▶ Request a
Write out a passage of the pose tracker node source code exactly as it appears. Begin at the words "[docs]@NODES.register_module()" and stop after the words "object at interval.".
********************
Source code for mmpose.apis.webcam.nodes.model_nodes.pose_tracker_node

# Copyright (c) OpenMMLab. All rights reserved.
import copy
from dataclasses import dataclass
from itertools import zip_longest
from typing import Dict, List, Optional, Union

from ...utils import get_config_path
from ..node import Node
from ..registry import NODES

try:
    from mmdet.apis import inference_detector, init_detector
    has_mmdet = True
except (ImportError, ModuleNotFoundError):
    has_mmdet = False

import numpy as np

from mmpose.apis import (get_track_id, inference_top_down_pose_model,
                         init_pose_model)
from mmpose.core import Smoother


@dataclass
class TrackInfo:
    next_id: int = 0
    last_objects: List = None


[docs]@NODES.register_module()
class PoseTrackerNode(Node):
    """Perform object detection and top-down pose estimation. Only detect
    objects every few frames, and use the pose estimation results to track the
    object at interval.

    Note that MMDetection is required for this node. Please refer to
    `MMDetection documentation <https://mmdetection.readthedocs.io/en
    /latest/get_started.html>`_ for the installation guide.

    Parameters:
        name (str): The node name (also thread name)
********************
▶ Request b
Give again, unchanged, the lines of the records from their beginning through the line that contains "n23 [label=6]", including that line. Leave the pictures out of your answer.

▶ Task input
********************
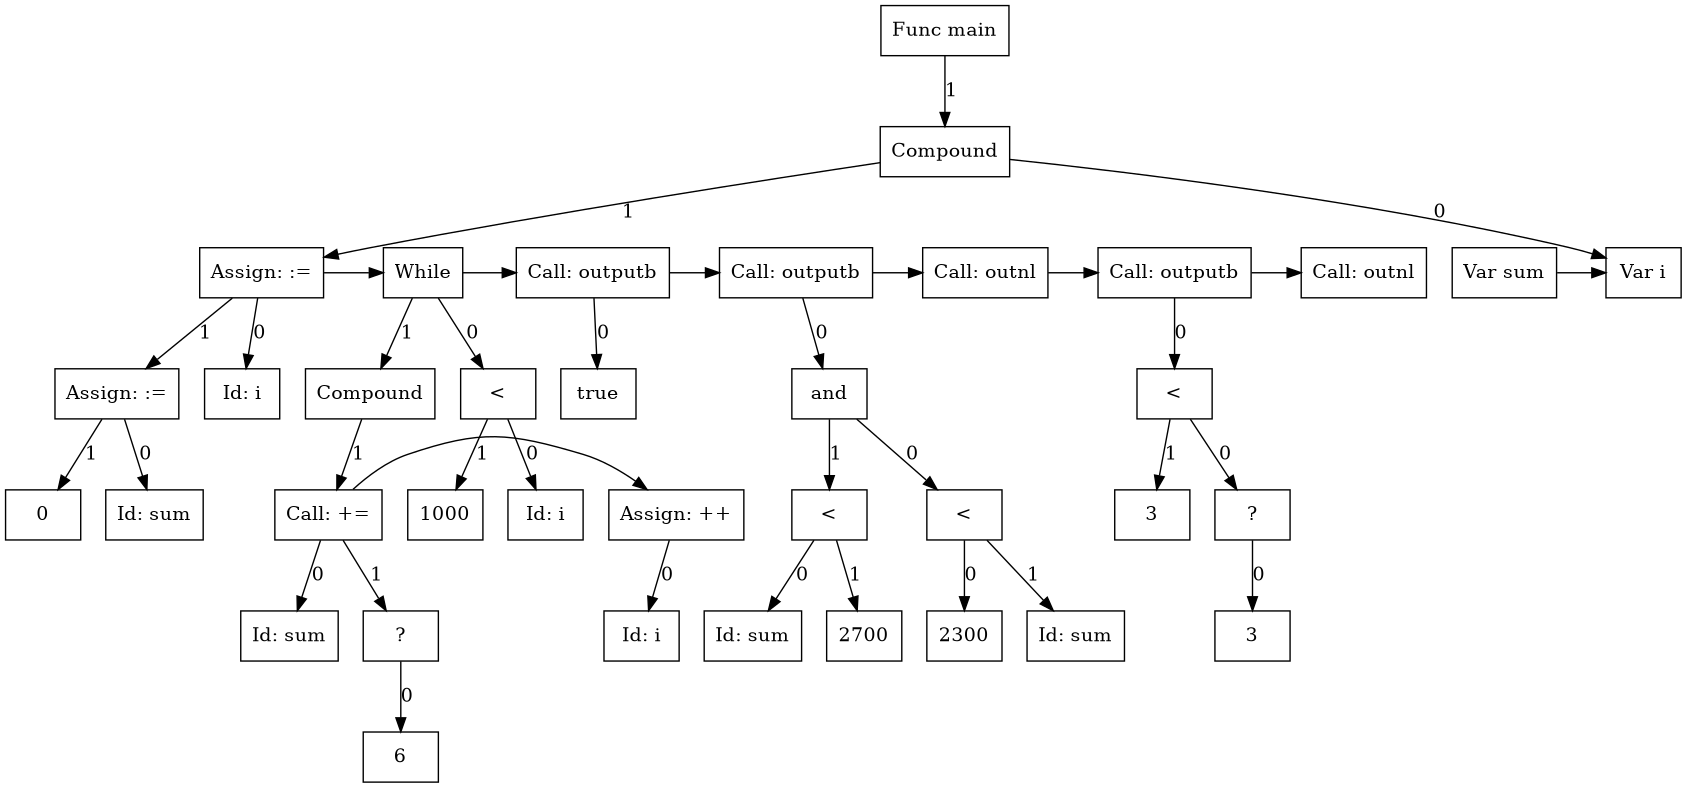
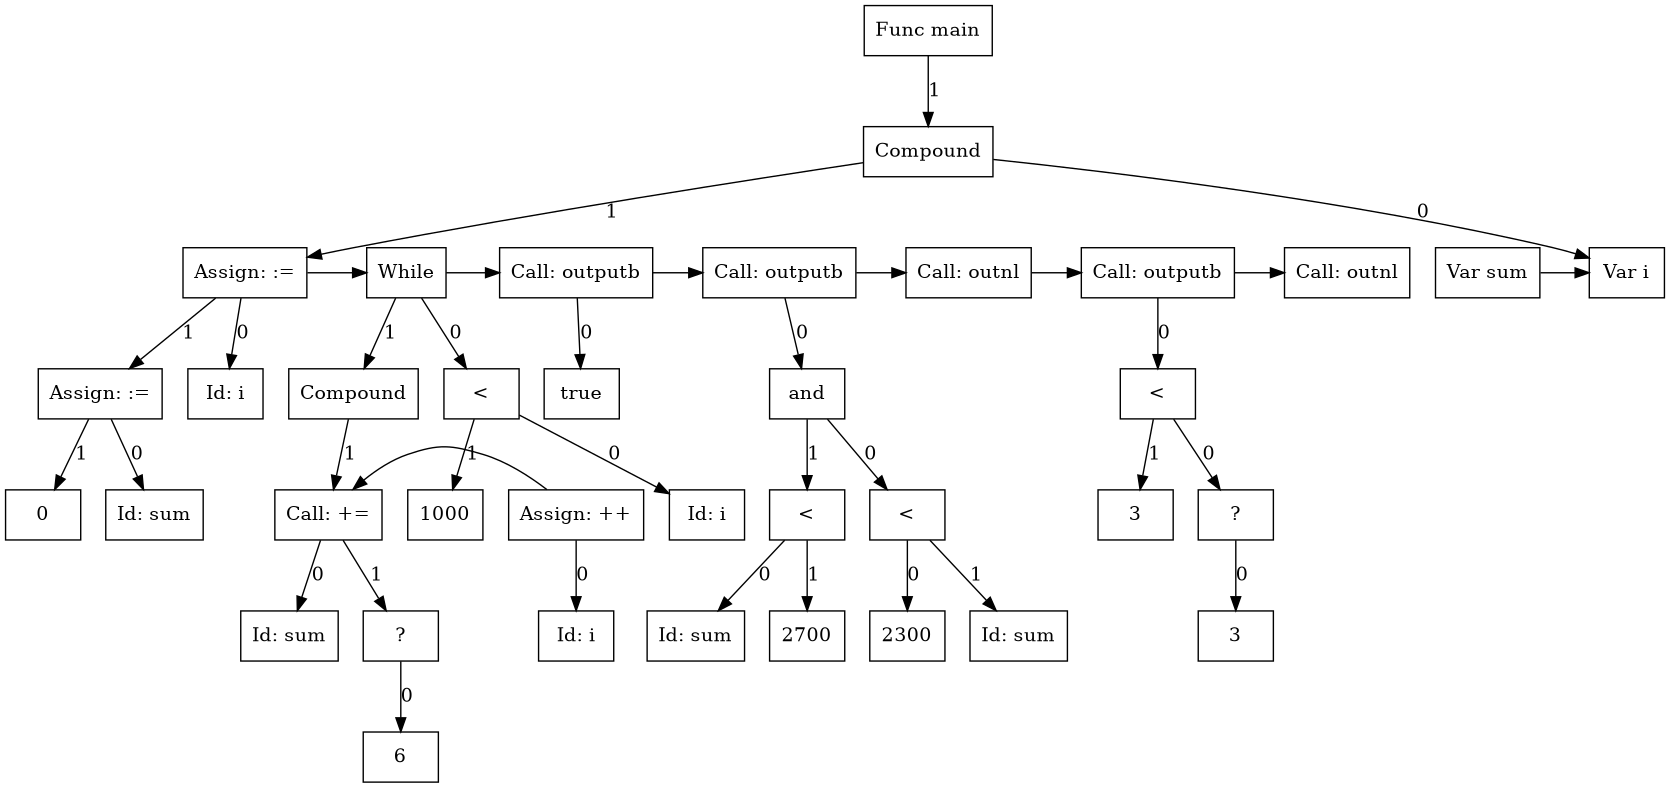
  digraph {
    node [shape=box]
    n1 [label="Func main"]
    n2 [label=Compound]
    n3 [label="Var i"]
    n4 [label="Assign: :="]
    n5 [label="Var sum"]
    n6 [label="Id: i"]
    n7 [label="Assign: :="]
    n8 [label="Id: sum"]
    n9 [label=0]
    n10 [label=While]
    n11 [label="Call: outputb"]
    n12 [label="Call: outputb"]
    n13 [label="Call: outnl"]
    n14 [label="Call: outputb"]
    n15 [label="Call: outnl"]
    n16 [label="<"]
    n17 [label=Compound]
    n18 [label="Id: sum"]
    n19 [label="?"]
    n20 [label="Id: i"]
    n21 [label=1000]
    n22 [label="Call: +="]
    n23 [label=6]
    n24 [label="Assign: ++"]
    n25 [label="Id: i"]
    n26 [label=true]
    n27 [label=and]
    n28 [label="<"]
    n29 [label="<"]
    n30 [label=2300]
    n31 [label="Id: sum"]
    n32 [label="Id: sum"]
    n33 [label=2700]
    n34 [label="<"]
    n35 [label="?"]
    n36 [label=3]
    n37 [label=3]
    subgraph sub_1 {
      rankdir=TB
      n1
      n2
    }
    subgraph sub_2 {
      ordering=out
      rank=same
      rankdir=LR
      n2
    }
    subgraph sub_3 {
      ordering=out
      rank=same
      rankdir=LR
      n3
      n4
    }
    subgraph sub_4 {
      rankdir=TB
      n2
      n3
      n4
    }
    subgraph sub_5 {
      rank=same
      rankdir=LR
      n3
      n5
    }
    subgraph sub_6 {
      rankdir=LR
      n3
      n5
    }
    subgraph sub_7 {
      ordering=out
      rank=same
      rankdir=LR
      n6
      n7
    }
    subgraph sub_8 {
      rankdir=TB
      n4
      n6
      n7
    }
    subgraph sub_9 {
      ordering=out
      rank=same
      rankdir=LR
      n8
      n9
    }
    subgraph sub_10 {
      rankdir=TB
      n7
      n8
      n9
    }
    subgraph sub_11 {
      rank=same
      rankdir=LR
      n4
      n10
      n11
      n12
      n13
      n14
      n15
    }
    subgraph sub_12 {
      rankdir=LR
      n4
      n10
      n11
      n12
      n13
      n14
      n15
    }
    subgraph sub_13 {
      ordering=out
      rank=same
      rankdir=LR
      n16
      n17
    }
    subgraph sub_14 {
      ordering=out
      rank=same
      rankdir=LR
      n18
      n19
    }
    subgraph sub_15 {
      rankdir=TB
      n10
      n16
      n17
    }
    subgraph sub_16 {
      ordering=out
      rank=same
      rankdir=LR
      n20
      n21
    }
    subgraph sub_17 {
      rankdir=TB
      n16
      n20
      n21
    }
    subgraph sub_18 {
      ordering=out
      rank=same
      rankdir=LR
      n22
    }
    subgraph sub_19 {
      rankdir=TB
      n17
      n22
    }
    subgraph sub_20 {
      rankdir=TB
      n18
      n19
      n22
    }
    subgraph sub_21 {
      ordering=out
      rank=same
      rankdir=LR
      n23
    }
    subgraph sub_22 {
      rankdir=TB
      n19
      n23
    }
    subgraph sub_23 {
      rank=same
      rankdir=LR
      n22
      n24
    }
    subgraph sub_24 {
      rankdir=LR
      n22
      n24
    }
    subgraph sub_25 {
      ordering=out
      rank=same
      rankdir=LR
      n25
    }
    subgraph sub_26 {
      rankdir=TB
      n24
      n25
    }
    subgraph sub_27 {
      ordering=out
      rank=same
      rankdir=LR
      n26
    }
    subgraph sub_28 {
      rankdir=TB
      n11
      n26
    }
    subgraph sub_29 {
      ordering=out
      rank=same
      rankdir=LR
      n27
    }
    subgraph sub_30 {
      rankdir=TB
      n12
      n27
    }
    subgraph sub_31 {
      ordering=out
      rank=same
      rankdir=LR
      n28
      n29
    }
    subgraph sub_32 {
      rankdir=TB
      n27
      n28
      n29
    }
    subgraph sub_33 {
      ordering=out
      rank=same
      rankdir=LR
      n30
      n31
    }
    subgraph sub_34 {
      rankdir=TB
      n28
      n30
      n31
    }
    subgraph sub_35 {
      ordering=out
      rank=same
      rankdir=LR
      n32
      n33
    }
    subgraph sub_36 {
      rankdir=TB
      n29
      n32
      n33
    }
    subgraph sub_37 {
      ordering=out
      rank=same
      rankdir=LR
      n34
    }
    subgraph sub_38 {
      rankdir=TB
      n14
      n34
    }
    subgraph sub_39 {
      ordering=out
      rank=same
      rankdir=LR
      n35
      n36
    }
    subgraph sub_40 {
      rankdir=TB
      n34
      n35
      n36
    }
    subgraph sub_41 {
      ordering=out
      rank=same
      rankdir=LR
      n37
    }
    subgraph sub_42 {
      rankdir=TB
      n35
      n37
    }
    n1 -> n2 [label=1]
    n2 -> n3 [label=0]
    n2 -> n4 [label=1]
    n4 -> n6 [label=0]
    n4 -> n7 [label=1]
    n4 -> n10
    n5 -> n3
    n7 -> n8 [label=0]
    n7 -> n9 [label=1]
    n10 -> n11
    n10 -> n16 [label=0]
    n10 -> n17 [label=1]
    n11 -> n12
    n11 -> n26 [label=0]
    n12 -> n13
    n12 -> n27 [label=0]
    n13 -> n14
    n14 -> n15
    n14 -> n34 [label=0]
    n16 -> n20 [label=0]
    n16 -> n21 [label=1]
    n17 -> n22 [label=1]
    n19 -> n23 [label=0]
    n22 -> n18 [label=0]
    n22 -> n19 [label=1]
-   n22 -> n24
+   n24 -> n22
    n24 -> n25 [label=0]
    n27 -> n28 [label=0]
    n27 -> n29 [label=1]
    n28 -> n30 [label=0]
    n28 -> n31 [label=1]
    n29 -> n32 [label=0]
    n29 -> n33 [label=1]
    n34 -> n35 [label=0]
    n34 -> n36 [label=1]
    n35 -> n37 [label=0]
  }
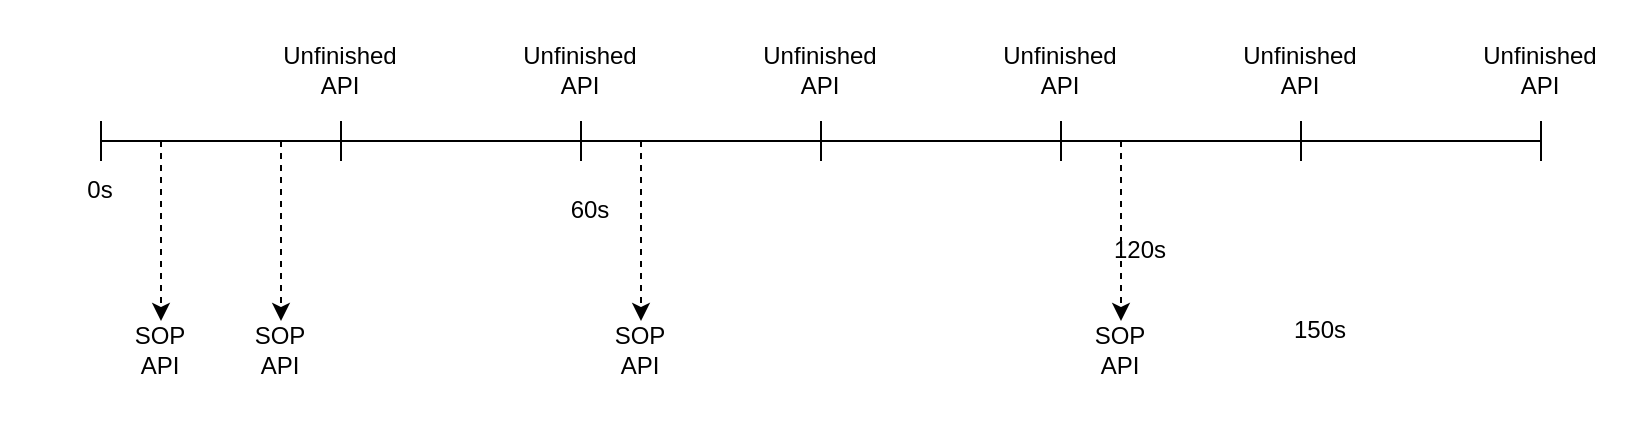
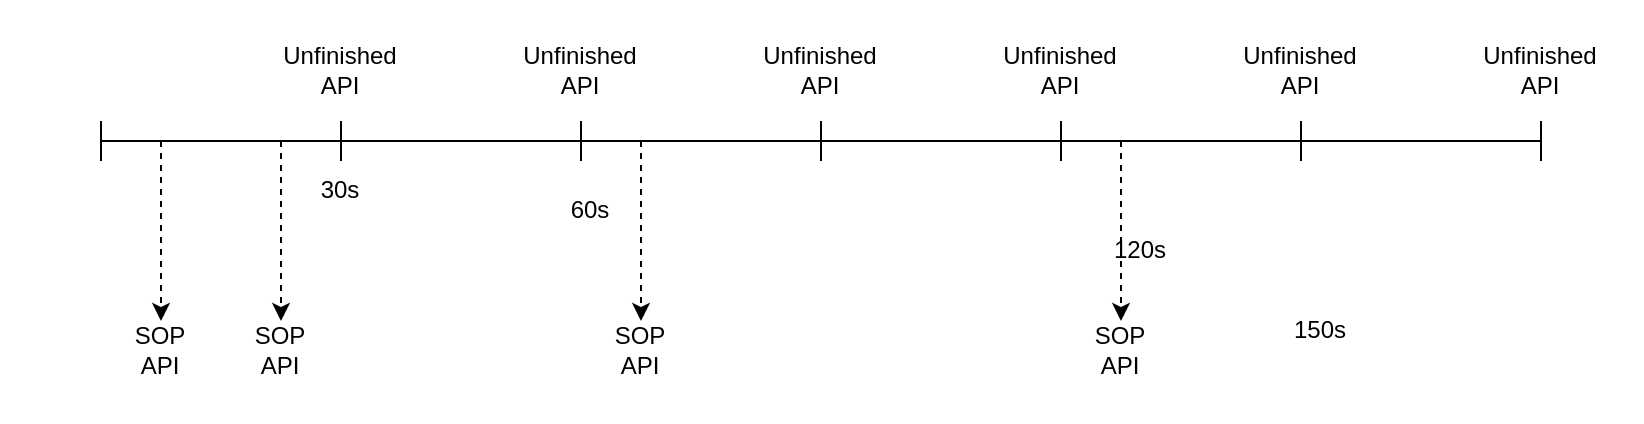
  <mxCell id="0" />
  <mxCell id="1" parent="0" />
  <mxCell id="2" value="" style="group" vertex="1" connectable="0" parent="1"><mxGeometry x="50" y="60" width="720" height="20" as="geometry" /></mxCell>
  <mxCell id="3" style="edgeStyle=orthogonalEdgeStyle;rounded=0;orthogonalLoop=1;jettySize=auto;html=1;exitX=0.25;exitY=0.5;exitDx=0;exitDy=0;exitPerimeter=0;dashed=1;" edge="1" parent="2" source="5"><mxGeometry relative="1" as="geometry"><mxPoint x="30" y="100" as="targetPoint" /></mxGeometry></mxCell>
  <mxCell id="4" style="edgeStyle=orthogonalEdgeStyle;rounded=0;orthogonalLoop=1;jettySize=auto;html=1;exitX=0.75;exitY=0.5;exitDx=0;exitDy=0;exitPerimeter=0;dashed=1;" edge="1" parent="2" source="5"><mxGeometry relative="1" as="geometry"><mxPoint x="90" y="100" as="targetPoint" /></mxGeometry></mxCell>
  <mxCell id="5" value="" style="shape=crossbar;whiteSpace=wrap;html=1;rounded=1;" vertex="1" parent="2"><mxGeometry width="120" height="20" as="geometry" /></mxCell>
  <mxCell id="6" value="" style="shape=crossbar;whiteSpace=wrap;html=1;rounded=1;" vertex="1" parent="2"><mxGeometry x="120" width="120" height="20" as="geometry" /></mxCell>
  <mxCell id="7" style="edgeStyle=orthogonalEdgeStyle;rounded=0;orthogonalLoop=1;jettySize=auto;html=1;exitX=0.25;exitY=0.5;exitDx=0;exitDy=0;exitPerimeter=0;dashed=1;" edge="1" parent="2" source="8"><mxGeometry relative="1" as="geometry"><mxPoint x="270" y="100" as="targetPoint" /></mxGeometry></mxCell>
  <mxCell id="8" value="" style="shape=crossbar;whiteSpace=wrap;html=1;rounded=1;" vertex="1" parent="2"><mxGeometry x="240" width="120" height="20" as="geometry" /></mxCell>
  <mxCell id="9" value="" style="shape=crossbar;whiteSpace=wrap;html=1;rounded=1;" vertex="1" parent="2"><mxGeometry x="360" width="120" height="20" as="geometry" /></mxCell>
  <mxCell id="10" style="edgeStyle=orthogonalEdgeStyle;rounded=0;orthogonalLoop=1;jettySize=auto;html=1;exitX=0.25;exitY=0.5;exitDx=0;exitDy=0;exitPerimeter=0;dashed=1;" edge="1" parent="2" source="11"><mxGeometry relative="1" as="geometry"><mxPoint x="510" y="100" as="targetPoint" /></mxGeometry></mxCell>
  <mxCell id="11" value="" style="shape=crossbar;whiteSpace=wrap;html=1;rounded=1;" vertex="1" parent="2"><mxGeometry x="480" width="120" height="20" as="geometry" /></mxCell>
  <mxCell id="12" value="" style="shape=crossbar;whiteSpace=wrap;html=1;rounded=1;" vertex="1" parent="2"><mxGeometry x="600" width="120" height="20" as="geometry" /></mxCell>
- <mxCell id="13" value="0s" style="text;html=1;align=center;verticalAlign=middle;whiteSpace=wrap;rounded=0;" vertex="1" parent="1"><mxGeometry x="20" y="80" width="60" height="30" as="geometry" /></mxCell>
+ <mxCell id="14" value="30s" style="text;html=1;align=center;verticalAlign=middle;whiteSpace=wrap;rounded=0;" vertex="1" parent="1"><mxGeometry x="140" y="80" width="60" height="30" as="geometry" /></mxCell>
  <mxCell id="15" value="60s" style="text;html=1;align=center;verticalAlign=middle;whiteSpace=wrap;rounded=0;" vertex="1" parent="1"><mxGeometry x="265" y="90" width="60" height="30" as="geometry" /></mxCell>
  <mxCell id="16" value="120s" style="text;html=1;align=center;verticalAlign=middle;whiteSpace=wrap;rounded=0;" vertex="1" parent="1"><mxGeometry x="540" y="110" width="60" height="30" as="geometry" /></mxCell>
  <mxCell id="17" value="150s" style="text;html=1;align=center;verticalAlign=middle;whiteSpace=wrap;rounded=0;" vertex="1" parent="1"><mxGeometry x="630" y="150" width="60" height="30" as="geometry" /></mxCell>
  <mxCell id="18" value="Unfinished API" style="text;html=1;align=center;verticalAlign=middle;whiteSpace=wrap;rounded=0;" vertex="1" parent="1"><mxGeometry x="140" y="20" width="60" height="30" as="geometry" /></mxCell>
  <mxCell id="19" value="Unfinished API" style="text;html=1;align=center;verticalAlign=middle;whiteSpace=wrap;rounded=0;" vertex="1" parent="1"><mxGeometry x="260" y="20" width="60" height="30" as="geometry" /></mxCell>
  <mxCell id="20" value="Unfinished API" style="text;html=1;align=center;verticalAlign=middle;whiteSpace=wrap;rounded=0;" vertex="1" parent="1"><mxGeometry x="380" y="20" width="60" height="30" as="geometry" /></mxCell>
  <mxCell id="21" value="Unfinished API" style="text;html=1;align=center;verticalAlign=middle;whiteSpace=wrap;rounded=0;" vertex="1" parent="1"><mxGeometry x="500" y="20" width="60" height="30" as="geometry" /></mxCell>
  <mxCell id="22" value="Unfinished API" style="text;html=1;align=center;verticalAlign=middle;whiteSpace=wrap;rounded=0;" vertex="1" parent="1"><mxGeometry x="620" y="20" width="60" height="30" as="geometry" /></mxCell>
  <mxCell id="23" value="Unfinished API" style="text;html=1;align=center;verticalAlign=middle;whiteSpace=wrap;rounded=0;" vertex="1" parent="1"><mxGeometry x="740" y="20" width="60" height="30" as="geometry" /></mxCell>
  <mxCell id="24" value="SOP&lt;br&gt;API" style="text;html=1;align=center;verticalAlign=middle;whiteSpace=wrap;rounded=0;" vertex="1" parent="1"><mxGeometry x="50" y="160" width="60" height="30" as="geometry" /></mxCell>
  <mxCell id="25" value="SOP&lt;br&gt;API" style="text;html=1;align=center;verticalAlign=middle;whiteSpace=wrap;rounded=0;" vertex="1" parent="1"><mxGeometry x="110" y="160" width="60" height="30" as="geometry" /></mxCell>
  <mxCell id="26" value="SOP&lt;br&gt;API" style="text;html=1;align=center;verticalAlign=middle;whiteSpace=wrap;rounded=0;" vertex="1" parent="1"><mxGeometry x="290" y="160" width="60" height="30" as="geometry" /></mxCell>
  <mxCell id="27" value="SOP&lt;br&gt;API" style="text;html=1;align=center;verticalAlign=middle;whiteSpace=wrap;rounded=0;" vertex="1" parent="1"><mxGeometry x="530" y="160" width="60" height="30" as="geometry" /></mxCell>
********************
▶ Task output a
[docs]@NODES.register_module()
class PoseTrackerNode(Node):
    """Perform object detection and top-down pose estimation. Only detect
    objects every few frames, and use the pose estimation results to track the
    object at interval.

▶ Task output b
  digraph {
    node [shape=box]
    n1 [label="Func main"]
    n2 [label=Compound]
    n3 [label="Var i"]
    n4 [label="Assign: :="]
    n5 [label="Var sum"]
    n6 [label="Id: i"]
    n7 [label="Assign: :="]
    n8 [label="Id: sum"]
    n9 [label=0]
    n10 [label=While]
    n11 [label="Call: outputb"]
    n12 [label="Call: outputb"]
    n13 [label="Call: outnl"]
    n14 [label="Call: outputb"]
    n15 [label="Call: outnl"]
    n16 [label="<"]
    n17 [label=Compound]
    n18 [label="Id: sum"]
    n19 [label="?"]
    n20 [label="Id: i"]
    n21 [label=1000]
    n22 [label="Call: +="]
    n23 [label=6]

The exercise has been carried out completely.